(Dataset excerpts)

:::::

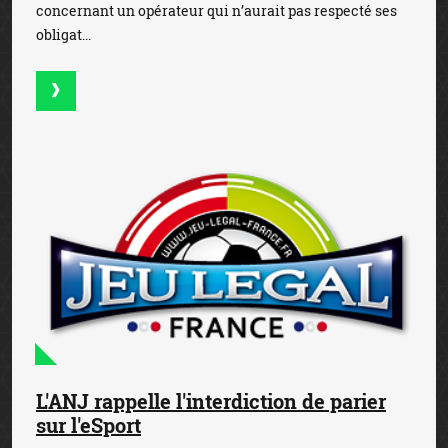
concernant un opérateur qui n’aurait pas respecté ses
obligat...
L'ANJ rappelle l'interdiction de parier
sur l'eSport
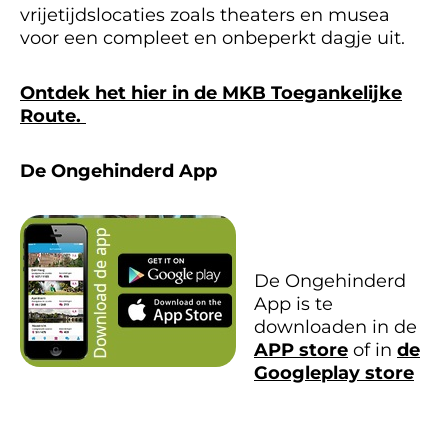
vrijetijdslocaties zoals theaters en musea
voor een compleet en onbeperkt dagje uit.
Ontdek het hier in de MKB Toegankelijke
Route.
De Ongehinderd App
De Ongehinderd
App is te
downloaden in de
APP store
of in
de
Googleplay store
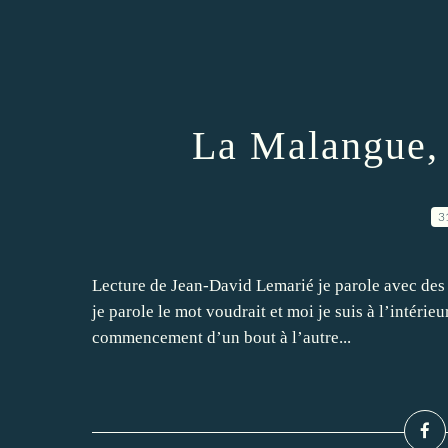
La Malangue, 
3
Lecture de Jean-David Lemarié je parole avec des 
je parole le mot voudrait et moi je suis à l’intérie
commencement d’un bout à l’autre...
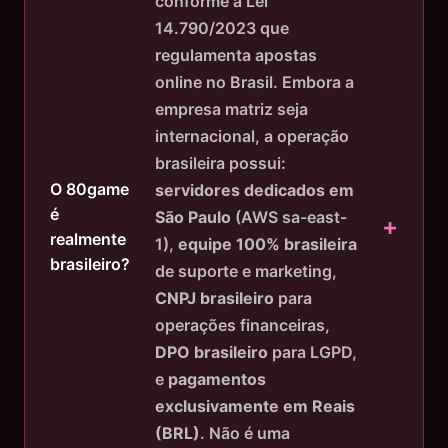
conforme a Lei
14.790/2023 que
regulamenta apostas
online no Brasil. Embora a
empresa matriz seja
internacional, a operação
brasileira possui:
O 80game
servidores dedicados em
é
São Paulo
(AWS sa-east-
realmente
1),
equipe 100% brasileira
brasileiro?
de suporte e marketing,
CNPJ brasileiro
para
operações financeiras,
DPO brasileiro
para LGPD,
e
pagamentos
exclusivamente em Reais
(BRL)
. Não é uma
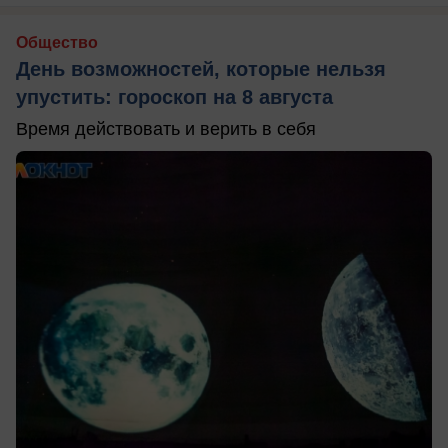
Общество
День возможностей, которые нельзя
упустить: гороскоп на 8 августа
Время действовать и верить в себя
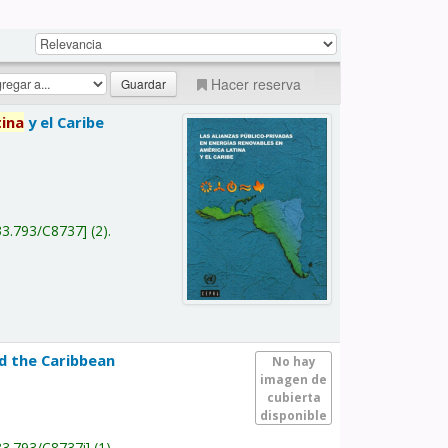
Hacer reserva
tina
y el Caribe
a
33.793/C8737
(2).
nd the Caribbean
No hay
imagen de
cubierta
disponible
33.793/C8737i
(1).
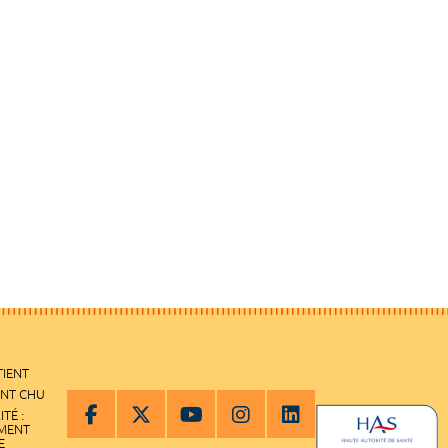
TIENT
ENT CHU
ITÉ :
EMENT
E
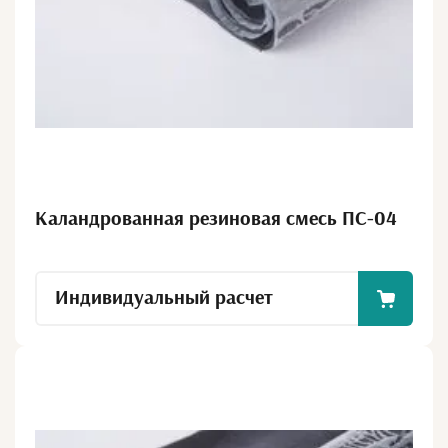
Каландрованная резиновая смесь ПС-04
Индивидуальный расчет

:::::

BRIEF: Only lines holding the string "brasileiro" are wanted; gather each one from the entries above.

YOUR RESPONSE:
brasileiro?
CNPJ brasileiro
DPO brasileiro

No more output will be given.